--- DOKUMEN SUMBER ---
Artinya: Apabila salah seorang dari kalian berwudhu, sempurnakanlah wudhunya. Kemudian, apabila ia keluar menuju Masjid dengan sengaja, maka janganlah ia bersidekap, atau, mempersilangkan jari jemari, karena saat berjalan itu ia berada dalam shalat.

2. Makruh Tahrim,
Adalah perkara yang dilarang oleh syariah dengan larangan pasti (jelas); berupa dalil dzanni wurud (dugaan kuat), seperti dalil berasal dari hadits Ahad atau Qiyas. Menurut Jumhur Ulama (selain Hanafiah) memasukkan makruh tahrim ke dalam hukum haram.

Contoh: Nabi SAW bersabda:

ﻻ ﻳﺤﻞ ﻟﻠﻤﺆﻣﻦ ﺃﻥ ﻳﺒﺘﺎﻉ ﻋﻠﻰ ﺑﻴﻊ ﺃﺧﻴﻪ ، ﻭﻻ ﻳﺨﻄﺐ ﻋﻠﻰ ﺧﻄﺒﺔ ﺃﺧﻴﻪ ﺣﺘﻰ ﻳﺬﺭ .

"Orang muslim tidak halal membeli barang yang dibeli saudaranya dan tidak melamar wanita yang dilamar saudaranya (sesama muslim) kecuali setelah meninggalkannya". (HR. Muslim)

Hadits ini adalah hadits Ahad yang tingkat kepastiannya bersifat dzanni wurud (bukan mutawatir).

--- Data structure-from-motion ---
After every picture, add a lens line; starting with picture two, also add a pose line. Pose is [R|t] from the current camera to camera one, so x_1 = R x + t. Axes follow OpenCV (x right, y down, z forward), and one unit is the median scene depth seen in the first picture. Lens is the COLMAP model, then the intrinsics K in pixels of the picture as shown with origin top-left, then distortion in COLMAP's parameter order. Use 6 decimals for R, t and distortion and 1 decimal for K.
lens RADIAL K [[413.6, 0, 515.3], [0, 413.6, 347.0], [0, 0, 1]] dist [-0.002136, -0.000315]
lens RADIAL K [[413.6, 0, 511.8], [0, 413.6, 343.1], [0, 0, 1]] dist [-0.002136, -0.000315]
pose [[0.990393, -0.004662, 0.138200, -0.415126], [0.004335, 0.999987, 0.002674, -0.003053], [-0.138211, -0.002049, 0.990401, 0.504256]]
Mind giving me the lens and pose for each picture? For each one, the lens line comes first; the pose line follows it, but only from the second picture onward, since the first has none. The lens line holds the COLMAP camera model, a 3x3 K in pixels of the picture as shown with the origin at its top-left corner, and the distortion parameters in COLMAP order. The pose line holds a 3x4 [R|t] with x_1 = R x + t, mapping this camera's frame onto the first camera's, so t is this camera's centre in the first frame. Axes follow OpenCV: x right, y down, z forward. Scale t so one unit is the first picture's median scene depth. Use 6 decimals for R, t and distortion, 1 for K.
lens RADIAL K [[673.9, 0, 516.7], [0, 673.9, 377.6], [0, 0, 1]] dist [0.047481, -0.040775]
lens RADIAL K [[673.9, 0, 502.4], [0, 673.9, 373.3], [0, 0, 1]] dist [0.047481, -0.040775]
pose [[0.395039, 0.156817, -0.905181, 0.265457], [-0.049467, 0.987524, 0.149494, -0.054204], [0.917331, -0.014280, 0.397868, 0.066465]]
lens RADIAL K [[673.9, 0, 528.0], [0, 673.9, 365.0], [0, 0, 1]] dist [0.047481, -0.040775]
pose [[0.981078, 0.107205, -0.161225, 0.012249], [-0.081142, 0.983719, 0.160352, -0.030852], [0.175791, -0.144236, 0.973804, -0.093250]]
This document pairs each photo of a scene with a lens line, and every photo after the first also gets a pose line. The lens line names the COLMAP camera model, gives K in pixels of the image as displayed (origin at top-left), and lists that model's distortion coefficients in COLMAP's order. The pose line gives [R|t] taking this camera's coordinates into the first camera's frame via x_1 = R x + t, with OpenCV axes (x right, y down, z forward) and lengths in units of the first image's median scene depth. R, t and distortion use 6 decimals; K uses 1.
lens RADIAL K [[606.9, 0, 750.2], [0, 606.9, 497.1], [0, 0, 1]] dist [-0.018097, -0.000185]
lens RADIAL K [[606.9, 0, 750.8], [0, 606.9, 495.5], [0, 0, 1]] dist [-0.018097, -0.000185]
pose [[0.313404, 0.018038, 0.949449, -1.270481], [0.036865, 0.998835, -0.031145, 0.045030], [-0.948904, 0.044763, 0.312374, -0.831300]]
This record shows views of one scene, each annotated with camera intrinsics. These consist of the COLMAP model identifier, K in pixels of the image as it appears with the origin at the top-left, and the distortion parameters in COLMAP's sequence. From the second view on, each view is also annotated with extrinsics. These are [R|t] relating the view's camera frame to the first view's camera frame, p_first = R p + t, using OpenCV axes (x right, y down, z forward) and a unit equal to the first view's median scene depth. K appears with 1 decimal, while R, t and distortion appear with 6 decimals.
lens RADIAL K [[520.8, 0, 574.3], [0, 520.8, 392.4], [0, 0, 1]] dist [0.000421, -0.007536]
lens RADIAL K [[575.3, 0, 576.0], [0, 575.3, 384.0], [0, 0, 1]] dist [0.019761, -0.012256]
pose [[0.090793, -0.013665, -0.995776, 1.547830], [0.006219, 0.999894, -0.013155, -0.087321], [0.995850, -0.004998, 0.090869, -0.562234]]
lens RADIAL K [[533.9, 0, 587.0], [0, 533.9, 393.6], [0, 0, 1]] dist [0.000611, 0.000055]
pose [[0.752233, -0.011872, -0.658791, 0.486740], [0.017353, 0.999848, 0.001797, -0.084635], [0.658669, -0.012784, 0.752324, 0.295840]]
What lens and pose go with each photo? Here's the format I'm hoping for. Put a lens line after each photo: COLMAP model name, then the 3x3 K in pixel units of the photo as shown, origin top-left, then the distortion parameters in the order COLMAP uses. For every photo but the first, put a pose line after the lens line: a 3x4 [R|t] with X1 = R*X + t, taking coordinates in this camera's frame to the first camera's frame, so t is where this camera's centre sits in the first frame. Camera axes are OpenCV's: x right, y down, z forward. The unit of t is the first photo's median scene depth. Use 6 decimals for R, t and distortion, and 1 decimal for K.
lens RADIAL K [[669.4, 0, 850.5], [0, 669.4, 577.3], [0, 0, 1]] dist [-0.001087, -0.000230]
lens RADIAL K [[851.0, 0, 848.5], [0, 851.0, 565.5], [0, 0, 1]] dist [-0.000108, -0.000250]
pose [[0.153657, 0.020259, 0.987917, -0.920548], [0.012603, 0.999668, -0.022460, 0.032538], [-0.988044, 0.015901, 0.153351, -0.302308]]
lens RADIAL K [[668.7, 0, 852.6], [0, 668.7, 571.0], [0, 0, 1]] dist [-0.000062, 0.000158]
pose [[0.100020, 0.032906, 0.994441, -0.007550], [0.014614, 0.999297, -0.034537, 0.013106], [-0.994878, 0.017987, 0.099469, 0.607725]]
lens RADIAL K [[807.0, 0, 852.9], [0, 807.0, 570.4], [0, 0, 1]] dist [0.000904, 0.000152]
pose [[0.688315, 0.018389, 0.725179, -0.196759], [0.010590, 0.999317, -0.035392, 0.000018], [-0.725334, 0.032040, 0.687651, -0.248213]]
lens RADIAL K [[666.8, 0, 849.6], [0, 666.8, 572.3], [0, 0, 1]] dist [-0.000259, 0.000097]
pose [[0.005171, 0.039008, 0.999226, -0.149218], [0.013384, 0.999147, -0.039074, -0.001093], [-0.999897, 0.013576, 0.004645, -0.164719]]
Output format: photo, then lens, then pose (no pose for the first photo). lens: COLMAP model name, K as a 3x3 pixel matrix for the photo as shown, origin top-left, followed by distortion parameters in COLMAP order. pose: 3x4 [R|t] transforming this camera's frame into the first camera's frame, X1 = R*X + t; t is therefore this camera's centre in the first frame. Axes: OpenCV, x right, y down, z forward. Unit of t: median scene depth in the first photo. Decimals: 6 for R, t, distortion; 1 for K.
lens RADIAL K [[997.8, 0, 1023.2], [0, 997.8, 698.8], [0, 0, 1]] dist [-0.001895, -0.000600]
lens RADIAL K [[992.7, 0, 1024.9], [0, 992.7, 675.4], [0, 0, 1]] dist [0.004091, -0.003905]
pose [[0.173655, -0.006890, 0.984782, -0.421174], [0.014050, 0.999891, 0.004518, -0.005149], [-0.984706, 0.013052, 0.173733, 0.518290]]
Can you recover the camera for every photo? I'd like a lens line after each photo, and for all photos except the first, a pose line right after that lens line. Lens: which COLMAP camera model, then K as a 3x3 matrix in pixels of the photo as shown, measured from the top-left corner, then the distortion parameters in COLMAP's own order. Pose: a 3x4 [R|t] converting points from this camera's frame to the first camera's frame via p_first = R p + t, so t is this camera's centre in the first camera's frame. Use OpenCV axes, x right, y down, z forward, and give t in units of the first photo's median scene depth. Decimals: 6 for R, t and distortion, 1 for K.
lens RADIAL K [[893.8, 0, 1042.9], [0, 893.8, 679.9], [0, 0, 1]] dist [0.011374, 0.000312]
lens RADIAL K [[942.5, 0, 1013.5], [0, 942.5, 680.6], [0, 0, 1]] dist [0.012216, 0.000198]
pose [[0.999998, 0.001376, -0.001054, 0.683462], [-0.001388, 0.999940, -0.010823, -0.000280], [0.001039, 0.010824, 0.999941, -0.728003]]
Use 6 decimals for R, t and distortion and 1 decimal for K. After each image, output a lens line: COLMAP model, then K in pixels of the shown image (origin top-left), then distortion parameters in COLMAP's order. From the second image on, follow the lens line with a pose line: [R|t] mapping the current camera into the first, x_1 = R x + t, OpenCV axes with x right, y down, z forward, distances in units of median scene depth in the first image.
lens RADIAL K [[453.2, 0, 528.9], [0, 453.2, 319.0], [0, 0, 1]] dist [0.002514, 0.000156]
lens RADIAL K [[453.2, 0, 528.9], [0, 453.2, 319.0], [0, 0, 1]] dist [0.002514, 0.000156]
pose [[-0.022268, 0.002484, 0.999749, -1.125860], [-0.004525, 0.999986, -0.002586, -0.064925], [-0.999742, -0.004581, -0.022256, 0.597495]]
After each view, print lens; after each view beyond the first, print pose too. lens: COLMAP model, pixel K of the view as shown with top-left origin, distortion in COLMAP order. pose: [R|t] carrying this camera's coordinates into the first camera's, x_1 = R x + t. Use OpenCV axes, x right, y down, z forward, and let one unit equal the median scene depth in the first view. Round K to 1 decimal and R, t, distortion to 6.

--- SOAL LATIHAN ---
Menurut teks tentang makruh tahrim, ke dalam hukum apa Jumhur Ulama (selain Hanafiah) memasukkan makruh tahrim?

--- JAWABAN LATIHAN ---
Ke dalam hukum haram.